GOAL OF THE EXERCISE: Your answer must be the lines from the first one in the material through the line with "thumb tip: (147, 174)", retyped exactly and with no pictures.

SOURCE DATA:
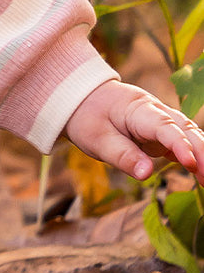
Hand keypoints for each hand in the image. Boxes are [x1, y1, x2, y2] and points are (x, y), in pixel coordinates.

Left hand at [65, 81, 203, 181]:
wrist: (81, 97)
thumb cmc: (87, 116)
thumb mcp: (97, 139)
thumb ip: (123, 156)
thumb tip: (147, 174)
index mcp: (138, 110)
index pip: (165, 126)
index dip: (179, 145)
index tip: (190, 164)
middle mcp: (156, 112)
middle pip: (185, 129)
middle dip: (201, 152)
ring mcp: (161, 121)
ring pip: (188, 134)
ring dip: (202, 155)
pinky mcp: (161, 132)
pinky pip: (183, 141)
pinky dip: (195, 155)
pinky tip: (202, 174)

ANSWER TO THIS PROBLEM:
Hand keypoints for each hand in the image. Boxes are [x1, y1, x2, y2] and points are (x, y), in pixel coordinates.

Left hand at [65, 81, 203, 181]:
wrist: (81, 97)
thumb cmc: (87, 116)
thumb mcp: (97, 139)
thumb ip: (123, 156)
thumb tip: (147, 174)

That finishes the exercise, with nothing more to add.